[INPUT MATERIAL]

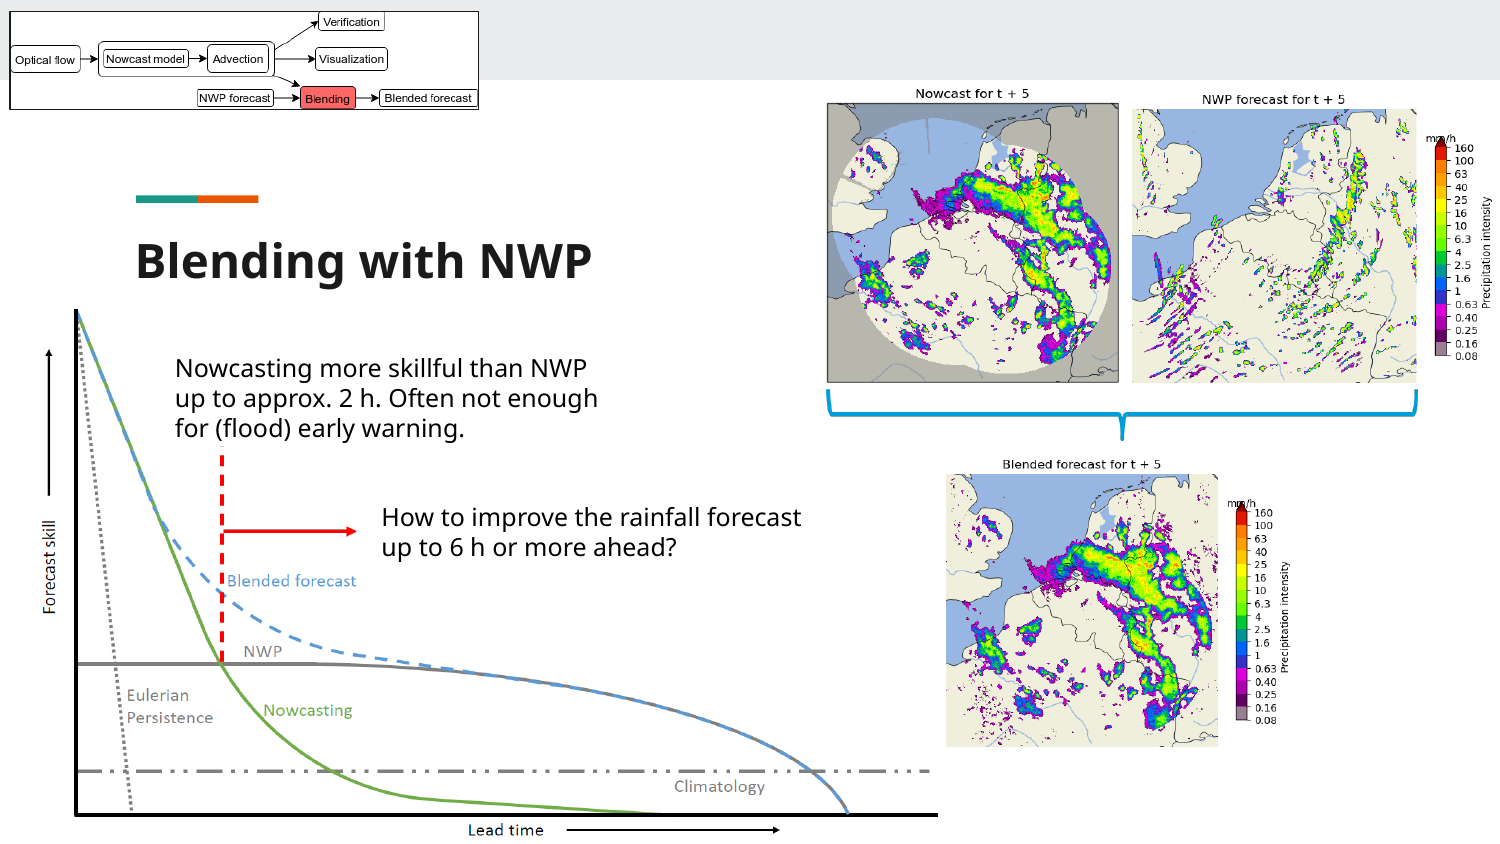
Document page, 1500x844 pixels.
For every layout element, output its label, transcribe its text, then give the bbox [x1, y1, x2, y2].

picture [38, 81, 1500, 840]
picture [10, 12, 478, 109]
text_box How to improve the rainfall forecast up to 6 h or more ahead? [366, 486, 834, 577]
text_box Nowcasting more skillful than NWP up to approx. 2 h. Often not enough for (flood) early warning. [159, 337, 627, 458]
title Blending with NWP [119, 216, 819, 304]
picture [1125, 410, 1418, 441]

[WHAT TO PRODUCE]
Convert the lines above into a numbered list, skipping any blank lines, and leave the pictures out of your answer.

[EXERCISE RESULT]
1. Document page, 1500x844 pixels.
2. For every layout element, output its label, transcribe its text, then give the bbox [x1, y1, x2, y2].
3. picture [38, 81, 1500, 840]
4. picture [10, 12, 478, 109]
5. text_box How to improve the rainfall forecast up to 6 h or more ahead? [366, 486, 834, 577]
6. text_box Nowcasting more skillful than NWP up to approx. 2 h. Often not enough for (flood) early warning. [159, 337, 627, 458]
7. title Blending with NWP [119, 216, 819, 304]
8. picture [1125, 410, 1418, 441]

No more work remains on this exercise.